Wednesday, November 24, 2004  

He lives!

Last week I took three photos of mine to a photo shop to have them printed on watercolor paper. These are the photos:




The result was to produce works of art that are between paintings/prints/watercolors and a photograph. Everything I had hoped to achieve was realized. These pictures are simply beautiful, profound, and rich in the newer medium of their printing.

I realized that I would be proud and confident to sell any one of them for $150 -$250 without a problem. These images when seen on paper are perfect and amazing. They can hang upon a wall and give the viewer many years of pleasure.

Part of their beauty resides in the fact that they are not romantic, but can be interpreted as romantic if the viewer is so inclined to read them that way.

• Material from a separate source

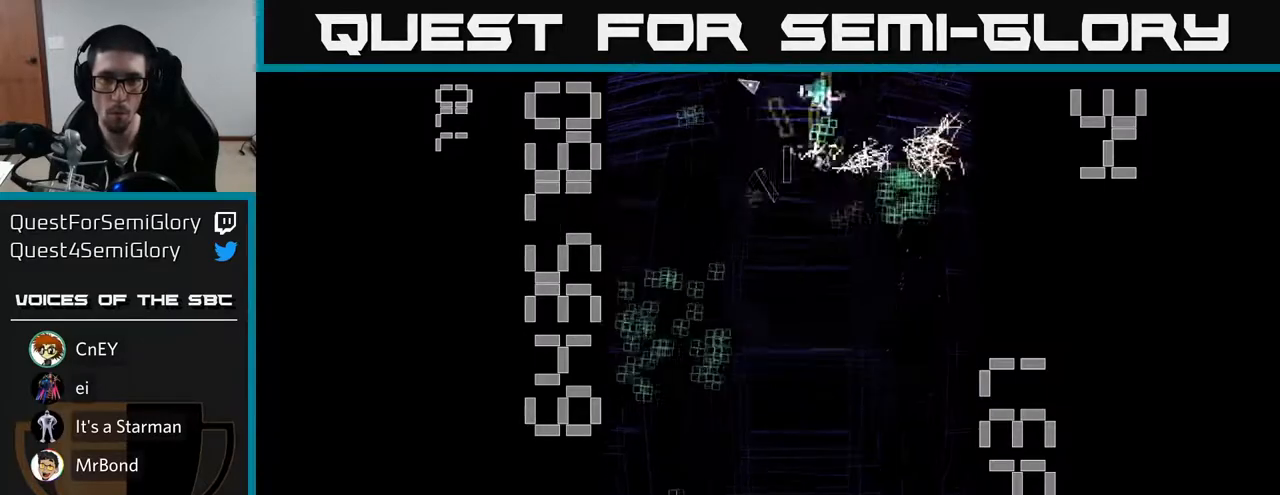
{"buttons": ["R2", "DPAD_LEFT"], "left_stick": "center", "events": [[83, "DPAD_LEFT", "up"], [83, "DPAD_UP", "down"], [100, "DPAD_RIGHT", "down"], [283, "DPAD_RIGHT", "up"], [283, "DPAD_UP", "up"], [350, "DPAD_LEFT", "down"]]}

Two, they are not "pretty", but are certainly beautifully composed and illustrate beautiful scenes.

Three, they are unusual. They are not cliches. They reflect the artist's eye or vision of the world, but invite the viewer to share it without adversity or insult; and no one else quite has this way of looking at life and nature.

Pretty pictures of nature are a dime a dozen. There are thousands of postcard photos on the web and elsewhere. These you can get nowhere else except from me.

It is my hope that I can find a seller (art gallery) that will think as much of them as I do and can persuade an elite to buy these. I intend to put a book together of Sacramento images that will, in their own way, define the region and give it a quality that's valued and descriptive that makes people glad to know of it.

My fear is that I will create fine works of art that fail to find an outlet to others. That are overlooked precisely because they are of original quality, and thus defy the simple categories that most people depend on for profit.

These really must be seen to appreciate their quality. The internet can't do them justice although they give a semblence of an idea. They are much more like fine art than photographs when you see them on watercolor paper.

I am delighted.

When you see the reflection of light on the water in 1. rendered as it is on the print, the beauty is breathtaking. It is so fine a thing. The rhythm, the color, contrast, and impression is astonishing. It literally pulls you in to the scene. It is so strong in a very fresh way of a very common and ordinary sight.

Color on paper has such power when done well.